Nachdem Bouhler über Bormann bei Hitler eine Initiative der PPK in Anschlag brachte, um zu erreichen, daß die Parteiamtliche Prüfungskommission in Zukunft selbst — ohne Absprache mit dem Propagandaministerium — gegen Bücher und Verlage vorgehen kann (siehe Bormanns erstes Schreiben in dieser Sache vom 10.3.1941), wird hier Reinhard Heydrich auf die zukünftigen Indienstnahmen des ihm unterstehenden Apparates vorbereitet.

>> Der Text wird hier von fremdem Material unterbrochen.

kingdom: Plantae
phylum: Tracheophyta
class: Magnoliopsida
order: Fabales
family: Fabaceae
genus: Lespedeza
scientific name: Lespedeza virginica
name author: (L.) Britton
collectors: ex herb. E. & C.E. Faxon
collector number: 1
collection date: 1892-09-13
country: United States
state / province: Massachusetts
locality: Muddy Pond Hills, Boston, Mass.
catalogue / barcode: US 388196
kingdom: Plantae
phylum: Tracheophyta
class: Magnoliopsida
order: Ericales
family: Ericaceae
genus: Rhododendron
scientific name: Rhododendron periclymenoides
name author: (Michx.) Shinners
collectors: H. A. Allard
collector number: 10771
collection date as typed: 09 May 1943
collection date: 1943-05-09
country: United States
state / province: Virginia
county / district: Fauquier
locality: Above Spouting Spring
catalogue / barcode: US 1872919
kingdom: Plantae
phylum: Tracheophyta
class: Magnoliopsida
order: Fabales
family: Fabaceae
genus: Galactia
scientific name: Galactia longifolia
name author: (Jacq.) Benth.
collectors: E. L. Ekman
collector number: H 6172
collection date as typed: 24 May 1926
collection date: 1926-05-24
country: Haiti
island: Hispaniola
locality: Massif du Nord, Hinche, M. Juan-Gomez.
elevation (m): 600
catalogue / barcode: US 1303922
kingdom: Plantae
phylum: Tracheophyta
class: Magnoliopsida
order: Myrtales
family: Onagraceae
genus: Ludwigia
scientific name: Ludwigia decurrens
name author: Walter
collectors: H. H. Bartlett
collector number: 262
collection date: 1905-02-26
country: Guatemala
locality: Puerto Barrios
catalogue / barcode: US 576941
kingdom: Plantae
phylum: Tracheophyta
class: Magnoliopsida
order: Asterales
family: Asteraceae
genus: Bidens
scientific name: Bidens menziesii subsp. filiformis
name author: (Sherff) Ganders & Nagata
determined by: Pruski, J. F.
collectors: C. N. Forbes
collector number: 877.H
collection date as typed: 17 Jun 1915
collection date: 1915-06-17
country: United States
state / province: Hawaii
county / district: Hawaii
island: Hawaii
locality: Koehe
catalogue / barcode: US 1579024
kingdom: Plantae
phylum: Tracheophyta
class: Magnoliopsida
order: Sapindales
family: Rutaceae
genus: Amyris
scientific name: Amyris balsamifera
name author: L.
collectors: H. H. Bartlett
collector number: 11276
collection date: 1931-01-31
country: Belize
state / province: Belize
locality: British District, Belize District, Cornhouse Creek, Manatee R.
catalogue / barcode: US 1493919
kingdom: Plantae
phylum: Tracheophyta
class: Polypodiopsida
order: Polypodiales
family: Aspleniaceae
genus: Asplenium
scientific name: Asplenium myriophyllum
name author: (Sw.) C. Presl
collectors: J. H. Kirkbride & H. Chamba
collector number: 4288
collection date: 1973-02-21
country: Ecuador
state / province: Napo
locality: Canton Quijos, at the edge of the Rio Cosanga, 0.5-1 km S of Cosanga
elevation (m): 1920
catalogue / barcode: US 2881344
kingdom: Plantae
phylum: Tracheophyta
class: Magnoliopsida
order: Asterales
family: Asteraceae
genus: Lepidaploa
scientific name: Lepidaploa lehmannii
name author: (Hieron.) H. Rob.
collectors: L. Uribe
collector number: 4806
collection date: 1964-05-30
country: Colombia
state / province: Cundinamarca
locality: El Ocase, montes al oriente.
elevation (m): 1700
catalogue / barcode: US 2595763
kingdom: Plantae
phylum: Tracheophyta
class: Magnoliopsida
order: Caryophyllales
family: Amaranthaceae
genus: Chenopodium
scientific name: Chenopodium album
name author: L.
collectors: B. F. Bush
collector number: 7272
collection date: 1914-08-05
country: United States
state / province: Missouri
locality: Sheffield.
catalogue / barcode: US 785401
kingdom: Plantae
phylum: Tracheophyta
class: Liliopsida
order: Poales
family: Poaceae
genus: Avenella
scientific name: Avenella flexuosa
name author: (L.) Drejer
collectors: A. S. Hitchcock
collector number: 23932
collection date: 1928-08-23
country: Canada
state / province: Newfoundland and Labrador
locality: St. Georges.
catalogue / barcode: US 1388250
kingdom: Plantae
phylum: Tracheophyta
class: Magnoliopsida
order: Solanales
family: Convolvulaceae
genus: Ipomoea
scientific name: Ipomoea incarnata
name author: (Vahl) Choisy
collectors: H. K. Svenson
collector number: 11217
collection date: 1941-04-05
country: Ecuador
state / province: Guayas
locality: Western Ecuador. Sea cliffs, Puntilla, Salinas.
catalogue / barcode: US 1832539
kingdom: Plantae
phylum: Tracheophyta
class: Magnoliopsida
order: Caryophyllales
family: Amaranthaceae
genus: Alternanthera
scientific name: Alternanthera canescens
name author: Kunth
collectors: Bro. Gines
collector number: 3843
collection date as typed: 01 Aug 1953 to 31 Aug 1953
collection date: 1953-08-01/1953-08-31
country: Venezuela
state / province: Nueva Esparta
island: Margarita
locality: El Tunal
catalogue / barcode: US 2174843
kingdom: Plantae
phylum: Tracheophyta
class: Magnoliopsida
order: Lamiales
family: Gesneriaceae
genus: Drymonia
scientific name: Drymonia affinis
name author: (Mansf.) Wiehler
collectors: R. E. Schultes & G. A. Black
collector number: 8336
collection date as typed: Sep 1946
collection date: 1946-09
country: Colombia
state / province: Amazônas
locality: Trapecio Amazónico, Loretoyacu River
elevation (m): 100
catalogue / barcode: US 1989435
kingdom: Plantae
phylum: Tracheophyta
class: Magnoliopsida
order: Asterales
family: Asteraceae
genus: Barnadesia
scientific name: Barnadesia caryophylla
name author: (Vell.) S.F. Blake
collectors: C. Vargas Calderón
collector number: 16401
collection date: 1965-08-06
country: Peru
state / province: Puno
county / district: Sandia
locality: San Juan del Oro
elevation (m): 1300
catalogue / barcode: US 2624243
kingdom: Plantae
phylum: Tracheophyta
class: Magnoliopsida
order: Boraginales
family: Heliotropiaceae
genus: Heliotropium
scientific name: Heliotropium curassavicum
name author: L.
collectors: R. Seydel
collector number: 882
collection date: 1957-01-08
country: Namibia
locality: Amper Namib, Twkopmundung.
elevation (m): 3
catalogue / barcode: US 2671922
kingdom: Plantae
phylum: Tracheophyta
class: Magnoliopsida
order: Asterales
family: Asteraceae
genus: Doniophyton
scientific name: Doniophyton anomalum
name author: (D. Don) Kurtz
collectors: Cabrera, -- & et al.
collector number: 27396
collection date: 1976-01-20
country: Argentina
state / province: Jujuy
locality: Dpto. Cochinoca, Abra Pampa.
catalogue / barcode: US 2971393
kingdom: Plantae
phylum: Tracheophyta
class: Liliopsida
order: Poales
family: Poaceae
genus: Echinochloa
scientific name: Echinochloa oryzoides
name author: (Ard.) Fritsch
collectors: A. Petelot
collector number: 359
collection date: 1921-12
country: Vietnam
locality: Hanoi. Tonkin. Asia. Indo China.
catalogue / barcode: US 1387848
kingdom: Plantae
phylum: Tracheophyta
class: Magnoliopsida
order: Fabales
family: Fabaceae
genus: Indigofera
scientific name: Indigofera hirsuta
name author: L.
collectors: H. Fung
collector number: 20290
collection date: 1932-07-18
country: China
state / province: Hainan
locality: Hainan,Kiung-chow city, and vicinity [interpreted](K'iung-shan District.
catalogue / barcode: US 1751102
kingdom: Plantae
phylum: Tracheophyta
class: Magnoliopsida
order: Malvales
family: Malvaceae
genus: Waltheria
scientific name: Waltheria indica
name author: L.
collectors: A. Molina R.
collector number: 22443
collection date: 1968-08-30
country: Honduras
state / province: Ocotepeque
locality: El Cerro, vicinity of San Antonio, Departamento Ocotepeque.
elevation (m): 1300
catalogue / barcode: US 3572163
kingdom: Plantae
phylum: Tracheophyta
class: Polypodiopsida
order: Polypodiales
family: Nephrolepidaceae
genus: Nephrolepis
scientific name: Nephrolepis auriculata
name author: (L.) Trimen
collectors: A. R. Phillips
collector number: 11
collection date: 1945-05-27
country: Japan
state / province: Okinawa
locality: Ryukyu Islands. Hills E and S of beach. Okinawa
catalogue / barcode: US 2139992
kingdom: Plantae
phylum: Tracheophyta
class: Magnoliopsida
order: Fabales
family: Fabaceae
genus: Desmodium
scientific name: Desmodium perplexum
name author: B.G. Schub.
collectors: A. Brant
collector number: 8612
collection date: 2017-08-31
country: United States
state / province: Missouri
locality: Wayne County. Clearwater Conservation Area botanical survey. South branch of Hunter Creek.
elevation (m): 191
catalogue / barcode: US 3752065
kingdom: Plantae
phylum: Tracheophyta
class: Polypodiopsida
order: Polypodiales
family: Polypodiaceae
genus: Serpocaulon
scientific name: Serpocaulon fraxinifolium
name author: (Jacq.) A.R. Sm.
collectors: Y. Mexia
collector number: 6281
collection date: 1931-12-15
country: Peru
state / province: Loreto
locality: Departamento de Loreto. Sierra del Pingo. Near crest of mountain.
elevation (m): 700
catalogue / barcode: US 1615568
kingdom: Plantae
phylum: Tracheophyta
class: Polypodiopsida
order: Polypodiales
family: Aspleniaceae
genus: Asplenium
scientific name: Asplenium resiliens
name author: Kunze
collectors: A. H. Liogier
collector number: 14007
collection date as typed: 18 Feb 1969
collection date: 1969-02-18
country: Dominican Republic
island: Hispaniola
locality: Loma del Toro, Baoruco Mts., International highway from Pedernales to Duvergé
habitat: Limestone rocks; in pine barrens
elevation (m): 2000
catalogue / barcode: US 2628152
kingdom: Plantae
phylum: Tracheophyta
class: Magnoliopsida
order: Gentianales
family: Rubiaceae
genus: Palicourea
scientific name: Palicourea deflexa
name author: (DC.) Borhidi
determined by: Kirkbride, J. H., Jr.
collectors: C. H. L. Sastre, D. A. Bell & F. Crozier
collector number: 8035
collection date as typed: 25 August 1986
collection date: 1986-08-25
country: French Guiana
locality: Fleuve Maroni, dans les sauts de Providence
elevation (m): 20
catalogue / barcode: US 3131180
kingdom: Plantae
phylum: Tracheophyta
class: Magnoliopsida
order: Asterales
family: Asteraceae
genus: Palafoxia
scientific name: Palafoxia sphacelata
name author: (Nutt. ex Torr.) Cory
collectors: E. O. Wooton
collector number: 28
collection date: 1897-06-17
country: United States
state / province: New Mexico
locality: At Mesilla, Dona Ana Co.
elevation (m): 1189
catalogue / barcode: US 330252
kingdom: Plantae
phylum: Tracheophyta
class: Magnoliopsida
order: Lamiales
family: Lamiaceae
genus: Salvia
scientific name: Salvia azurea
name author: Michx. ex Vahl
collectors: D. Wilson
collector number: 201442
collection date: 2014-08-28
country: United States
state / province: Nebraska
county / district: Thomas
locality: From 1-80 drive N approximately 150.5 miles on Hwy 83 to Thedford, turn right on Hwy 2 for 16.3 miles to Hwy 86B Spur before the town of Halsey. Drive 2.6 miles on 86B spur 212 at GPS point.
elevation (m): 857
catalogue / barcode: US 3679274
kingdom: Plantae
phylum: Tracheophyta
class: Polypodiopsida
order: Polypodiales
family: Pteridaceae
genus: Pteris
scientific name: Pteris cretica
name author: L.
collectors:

Das Schreiben ging selben Tages im Durchschlag an das Reichsminister Heinrich Lammers, der die gesamte Entscheidung am Ende Goebbels vermitteln mußte.

Dokument

im Durchschlag in BAB (Reichskanzlei) R 43 II/ 479a [Im nachfolgenden Transkript sind dunkelgrau die Passagen ergänzt, die im Durchschlag verloren gingen.]

Berlin W 8, den 20.3.1941
Voßstraße 4
Fernruf: Ortsverkehr 12 00 54
               Fernverkehr 12 66 21

I 21/N-K-Verbotswesen-/III

Der Chef
der Kanzlei des Führers
der NSDAP

 

 

Ihr Zeichen: IV B4 a — 4068/B

Lieber Parteigenosse Heydrich!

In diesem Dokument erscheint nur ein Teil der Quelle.